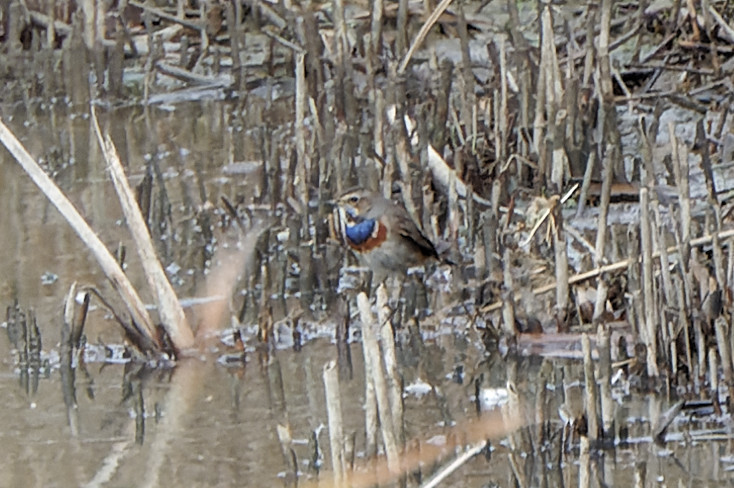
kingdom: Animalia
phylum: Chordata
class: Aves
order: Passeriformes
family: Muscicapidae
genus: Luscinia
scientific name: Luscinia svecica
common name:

REQUIRED WORK
Please put every line from the records above into a numbered list, skipping any blank lines. Leave the pictures out.

SOLUTION TO THE EXERCISE
1. kingdom: Animalia
2. phylum: Chordata
3. class: Aves
4. order: Passeriformes
5. family: Muscicapidae
6. genus: Luscinia
7. scientific name: Luscinia svecica
8. common name:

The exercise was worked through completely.